◆ What is expected:
Repeat all the data exactly, and where a record holds a picture, leave that picture out.

Records supplied section start

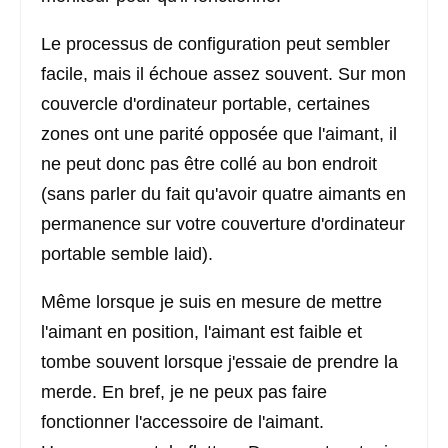
Le processus de configuration peut sembler
facile, mais il échoue assez souvent. Sur mon
couvercle d'ordinateur portable, certaines
zones ont une parité opposée que l'aimant, il
ne peut donc pas être collé au bon endroit
(sans parler du fait qu'avoir quatre aimants en
permanence sur votre couverture d'ordinateur
portable semble laid).
Même lorsque je suis en mesure de mettre
l'aimant en position, l'aimant est faible et
tombe souvent lorsque j'essaie de prendre la
merde. En bref, je ne peux pas faire
fonctionner l'accessoire de l'aimant.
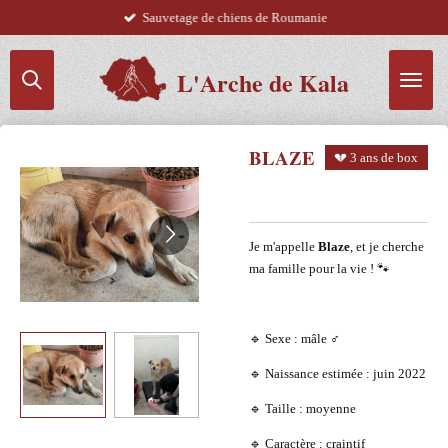
Sauvetage de chiens de Roumanie
Passer
au
contenu
L'Arche de Kala
principal
BLAZE
💔 3 ans de box
Je m'appelle
Blaze
, et je cherche
ma famille pour la vie ! 🐾
🔹 Sexe : mâle ♂️
🔹 Naissance estimée : juin 2022
🔹 Taille : moyenne
🔹 Caractère : craintif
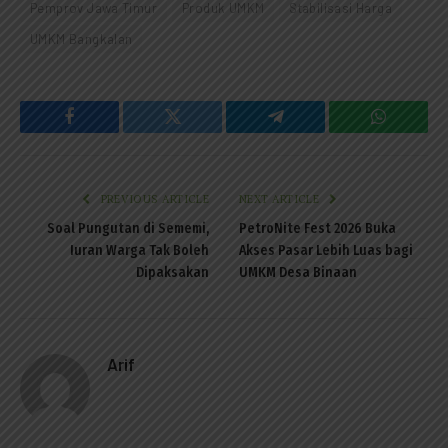
Pemprov Jawa Timur
Produk UMKM
Stabilisasi Harga
UMKM Bangkalan
Facebook
Twitter
Telegram
WhatsAp
PREVIOUS ARTICLE
NEXT ARTICLE
Soal Pungutan di Sememi,
PetroNite Fest 2026 Buka
Iuran Warga Tak Boleh
Akses Pasar Lebih Luas bagi
Dipaksakan
UMKM Desa Binaan
Arif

Records supplied section end

◆ Response for this exercise:
Le processus de configuration peut sembler
facile, mais il échoue assez souvent. Sur mon
couvercle d'ordinateur portable, certaines
zones ont une parité opposée que l'aimant, il
ne peut donc pas être collé au bon endroit
(sans parler du fait qu'avoir quatre aimants en
permanence sur votre couverture d'ordinateur
portable semble laid).
Même lorsque je suis en mesure de mettre
l'aimant en position, l'aimant est faible et
tombe souvent lorsque j'essaie de prendre la
merde. En bref, je ne peux pas faire
fonctionner l'accessoire de l'aimant.
Sauvetage de chiens de Roumanie
Passer
au
contenu
L'Arche de Kala
principal
BLAZE
💔 3 ans de box
Je m'appelle
Blaze
, et je cherche
ma famille pour la vie ! 🐾
🔹 Sexe : mâle ♂️
🔹 Naissance estimée : juin 2022
🔹 Taille : moyenne
🔹 Caractère : craintif
Pemprov Jawa Timur
Produk UMKM
Stabilisasi Harga
UMKM Bangkalan
Facebook
Twitter
Telegram
WhatsAp
PREVIOUS ARTICLE
NEXT ARTICLE
Soal Pungutan di Sememi,
PetroNite Fest 2026 Buka
Iuran Warga Tak Boleh
Akses Pasar Lebih Luas bagi
Dipaksakan
UMKM Desa Binaan
Arif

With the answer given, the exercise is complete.